## Work instruction
Please restate each line of the data below exactly. Omit all images.

## Provided material
────────────────

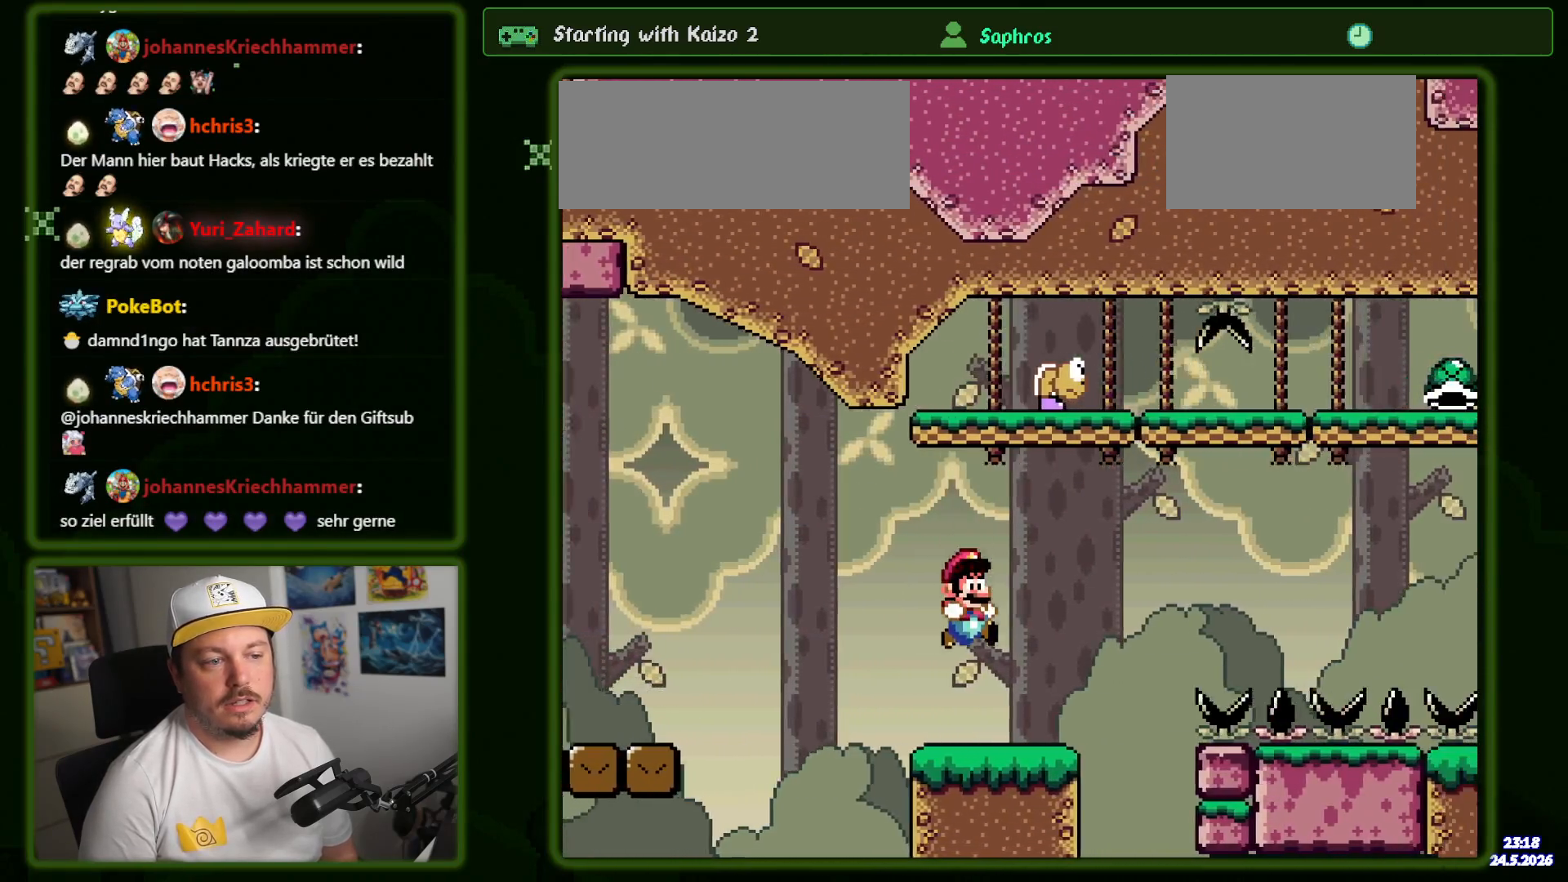
{"buttons": ["B", "Y", "DPAD_RIGHT"], "events": [[134, "B", "down"], [217, "B", "up"], [334, "B", "down"]]}
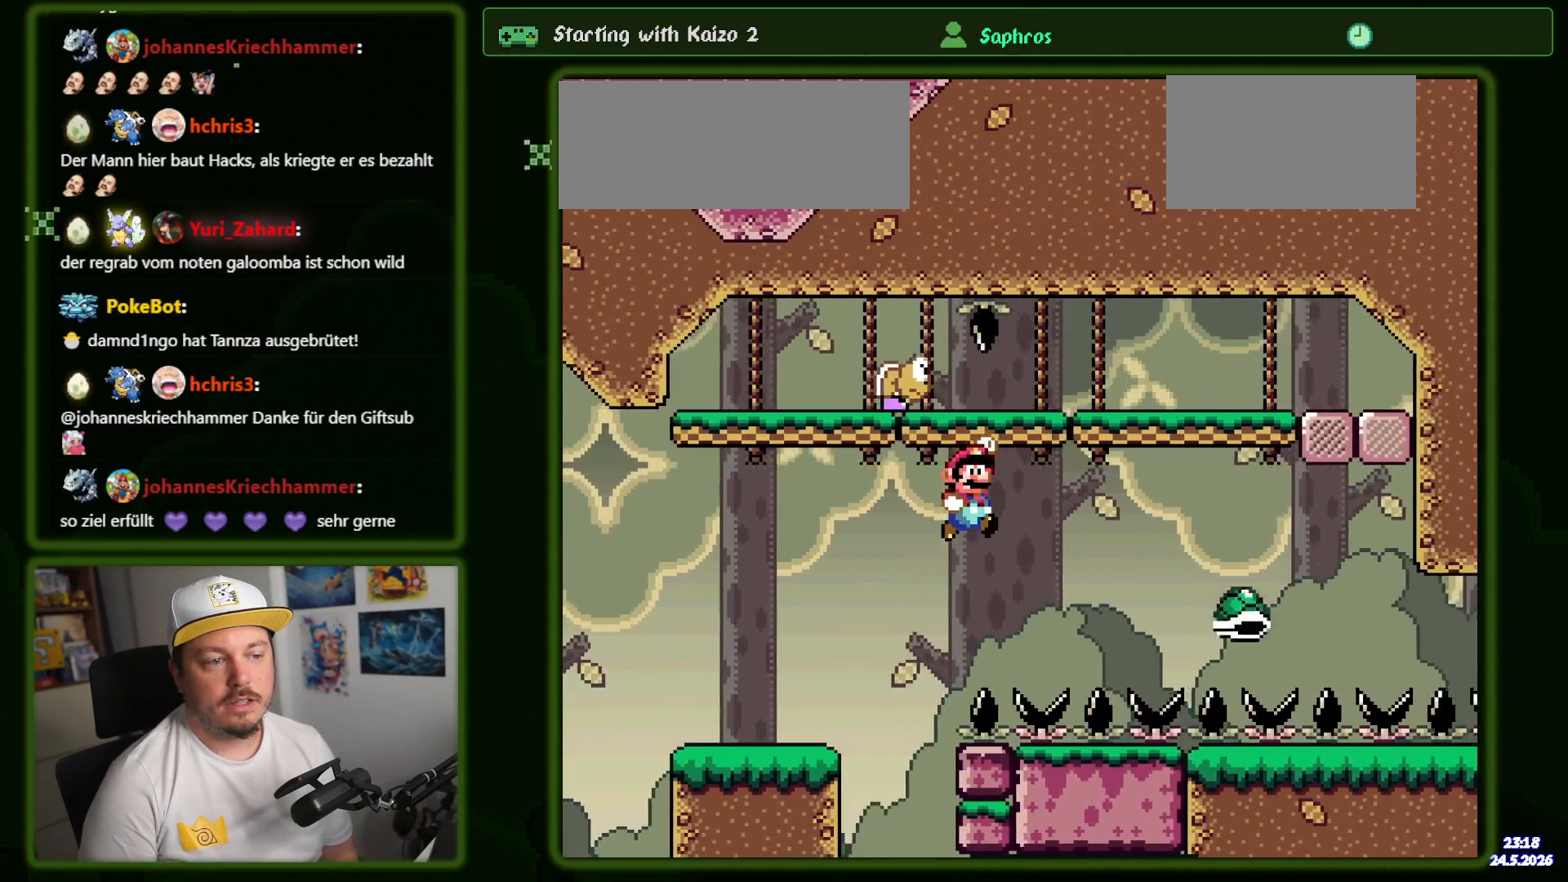
{"buttons": ["Y", "DPAD_RIGHT"], "events": [[100, "B", "up"], [117, "DPAD_RIGHT", "up"], [167, "DPAD_LEFT", "down"], [450, "DPAD_LEFT", "up"], [500, "DPAD_RIGHT", "down"]]}
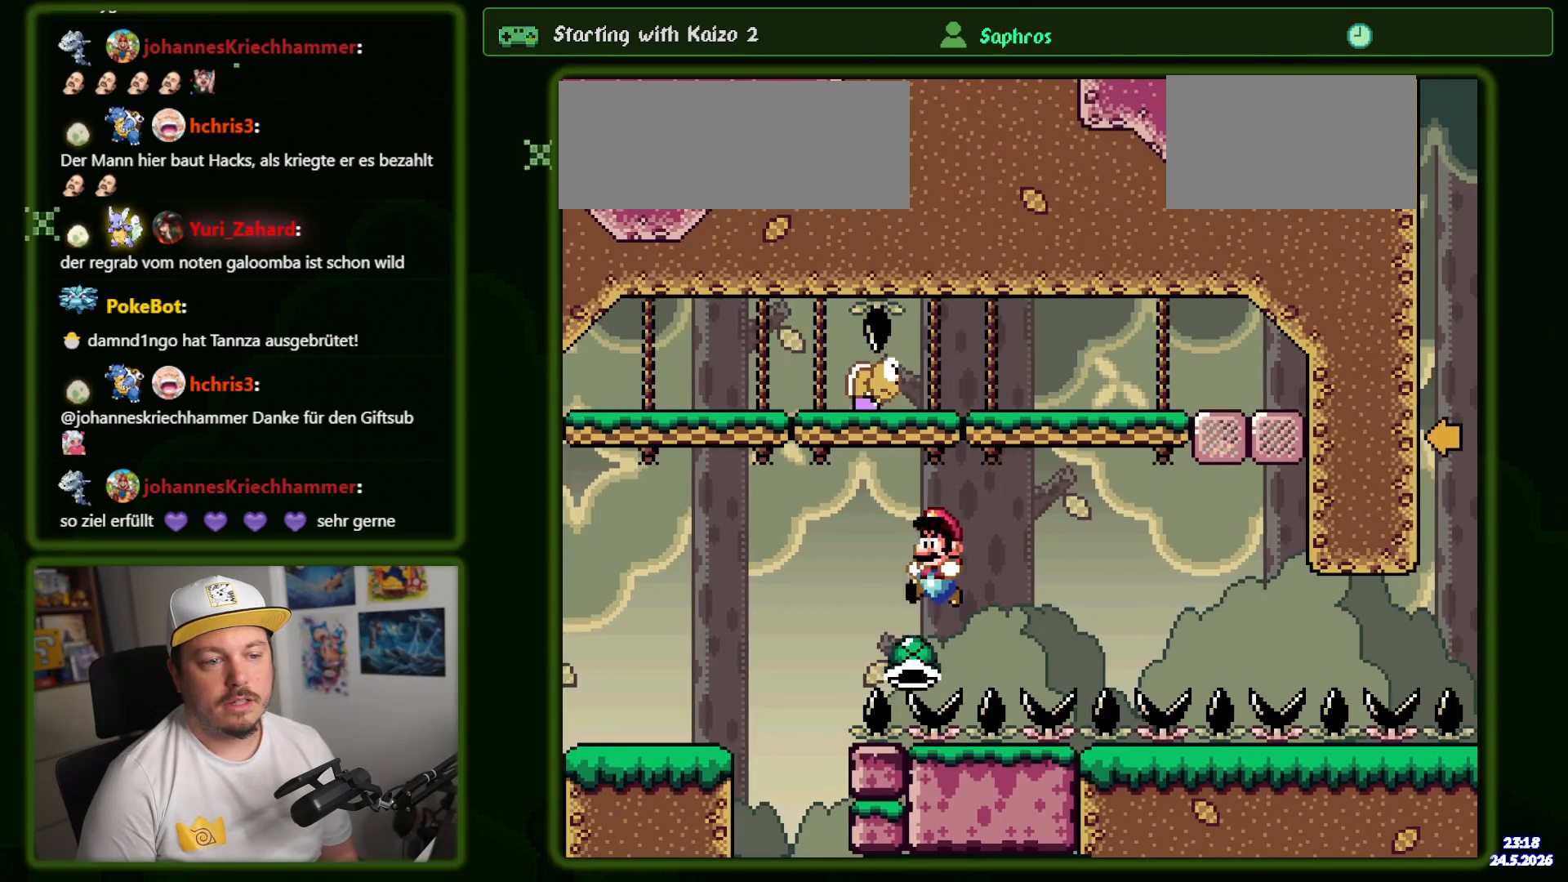
{"buttons": ["Y", "DPAD_RIGHT"], "events": []}
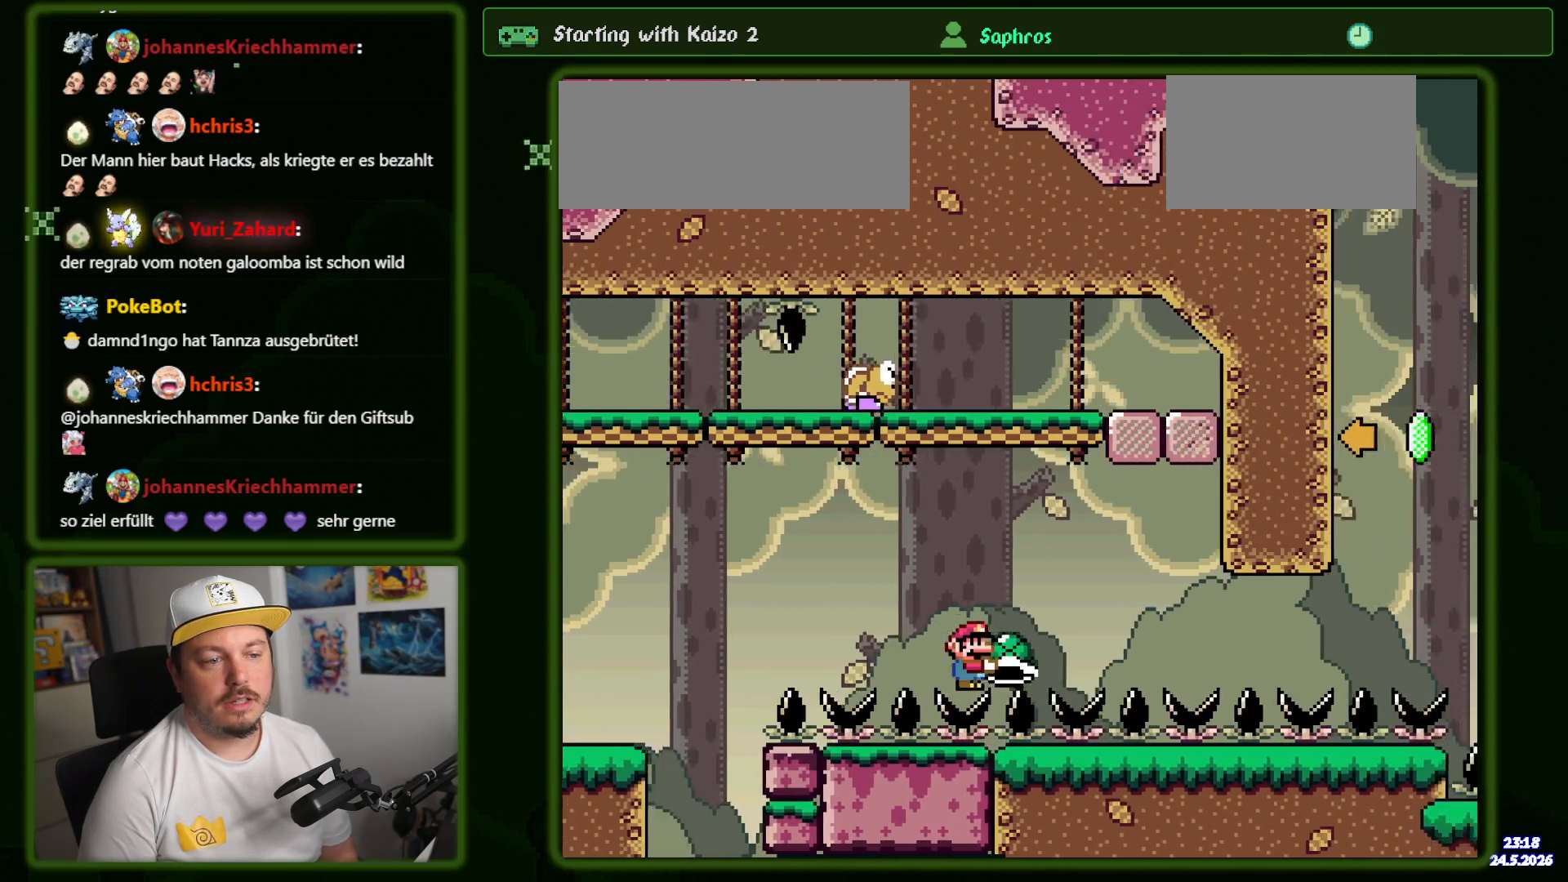
{"buttons": ["Y", "DPAD_RIGHT"], "events": []}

────────────────

## Task output
{"buttons": ["B", "Y", "DPAD_RIGHT"], "events": [[134, "B", "down"], [217, "B", "up"], [334, "B", "down"]]}
{"buttons": ["Y", "DPAD_RIGHT"], "events": [[100, "B", "up"], [117, "DPAD_RIGHT", "up"], [167, "DPAD_LEFT", "down"], [450, "DPAD_LEFT", "up"], [500, "DPAD_RIGHT", "down"]]}
{"buttons": ["Y", "DPAD_RIGHT"], "events": []}
{"buttons": ["Y", "DPAD_RIGHT"], "events": []}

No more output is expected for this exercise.